This demo is about the administration of Role Based Access Control (RBAC) systems. The AJAX Web application was developed with Java Server Faces supplemented by the PrimeFaces widget library. The administration console runs on the WildFly application server backed by a MySQL (or alternatively PostgreSQL) database.

RBAC was first described within a paper by D.F. Ferraiolo und D.R. Kuhn in 1992. Users of computer systems are assigned to one or more roles in a corporate organization. According to the performed roles of a particular user, the system may grant access privilegs to various operating resources. By way of illustration, the UML class diagram below shows partially the assocations between the most relevant entities.

A particular user may fulfill multiple roles. On the other hand a certain role may be performed by multiple users. Depending on the actual domain a particular user may own more than one session. But typically web applications allow only one session per user. A certain user might not get all of her roles assigned every time when she initiates a session. Policies may require that roles which grant extensive permissions shall be acquired only from inhouse but not from remote sessions.
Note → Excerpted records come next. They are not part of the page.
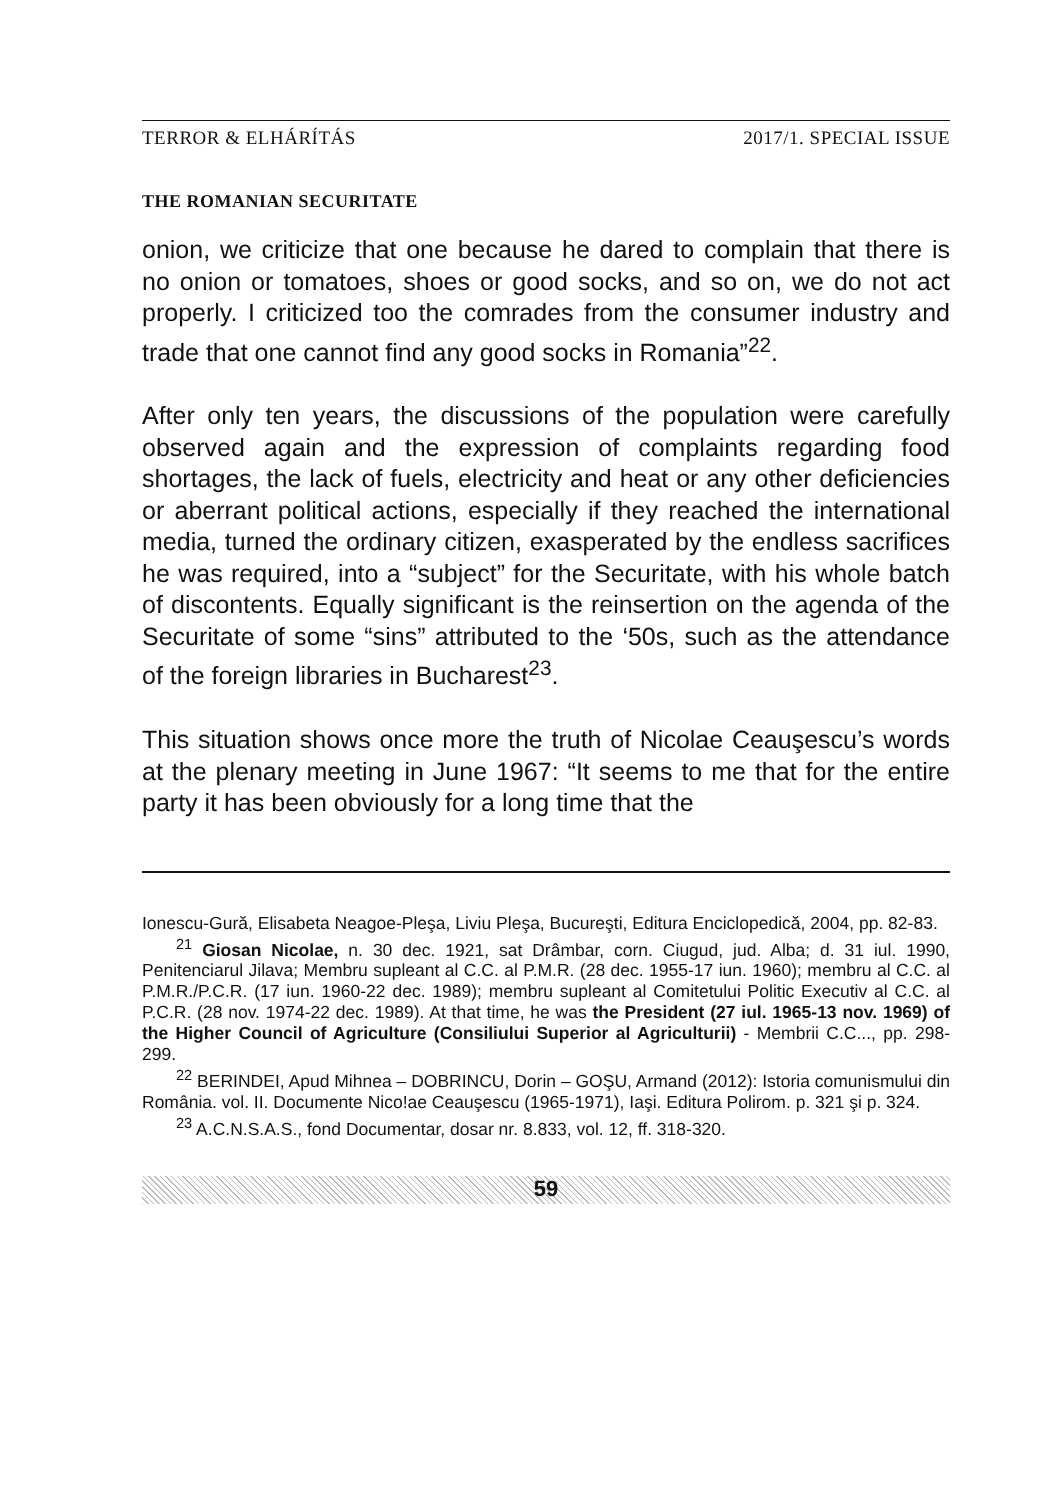TERROR & ELHÁRÍTÁS 2017/1. SPECIAL ISSUE
THE ROMANIAN SECURITATE
onion, we criticize that one because he dared to complain that there is no onion or tomatoes, shoes or good socks, and so on, we do not act properly. I criticized too the comrades from the consumer industry and trade that one cannot find any good socks in Romania”<sup>22</sup>.
After only ten years, the discussions of the population were carefully observed again and the expression of complaints regarding food shortages, the lack of fuels, electricity and heat or any other deficiencies or aberrant political actions, especially if they reached the international media, turned the ordinary citizen, exasperated by the endless sacrifices he was required, into a “subject” for the Securitate, with his whole batch of discontents. Equally significant is the reinsertion on the agenda of the Securitate of some “sins” attributed to the ‘50s, such as the attendance of the foreign libraries in Bucharest<sup>23</sup>.
This situation shows once more the truth of Nicolae Ceauşescu’s words at the plenary meeting in June 1967: “It seems to me that for the entire party it has been obviously for a long time that the
Ionescu-Gură, Elisabeta Neagoe-Pleşa, Liviu Pleşa, Bucureşti, Editura Enciclopedică, 2004, pp. 82-83.
<sup>21</sup> Giosan Nicolae, n. 30 dec. 1921, sat Drâmbar, corn. Ciugud, jud. Alba; d. 31 iul. 1990, Penitenciarul Jilava; Membru supleant al C.C. al P.M.R. (28 dec. 1955-17 iun. 1960); membru al C.C. al P.M.R./P.C.R. (17 iun. 1960-22 dec. 1989); membru supleant al Comitetului Politic Executiv al C.C. al P.C.R. (28 nov. 1974-22 dec. 1989). At that time, he was the President (27 iul. 1965-13 nov. 1969) of the Higher Council of Agriculture (Consiliului Superior al Agriculturii) - Membrii C.C..., pp. 298-299.
<sup>22</sup> BERINDEI, Apud Mihnea – DOBRINCU, Dorin – GOŞU, Armand (2012): Istoria comunismului din România. vol. II. Documente Nico!ae Ceauşescu (1965-1971), Iaşi. Editura Polirom. p. 321 şi p. 324.
<sup>23</sup> A.C.N.S.A.S., fond Documentar, dosar nr. 8.833, vol. 12, ff. 318-320.
59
This demo focuses on the administration (CRUD) of users and roles as well as the assignment of roles. Roles can be further divided into roles which are known at design time of the system and roles which can be created dynamically at runtime. The former ones can participate in the Java EE declarative security model, see e.g. Introduction to Security in the Java EE Platform. To make things more interesting the demo introduces a concept of recovery points. An operator might take a snapshot of the current database state and might roll back to this recovery point later on. Hence the main entities of the demo (user and role) must partake in some form of version control system. This demo pursues the strategy of copy-on-write. So long as a particular entity has not been changed it might be referenced by different snapshots (or versions). At the time when a change to such an entity is comitted to the database it will be copied so that the most recently created snapshot will own it exclusively. Thus, a certain entity (user or role) may be referenced by multiple snapshots and vice versa a particular snapshot may reference multiple entities, see the UML class diagram below.

That is to say, the demo application enforces the immutability of entities which are referenced by past snapshots. Snapshots can be created at any time. Newly created snapshots will initially reference those entities referenced by the previous snapshot.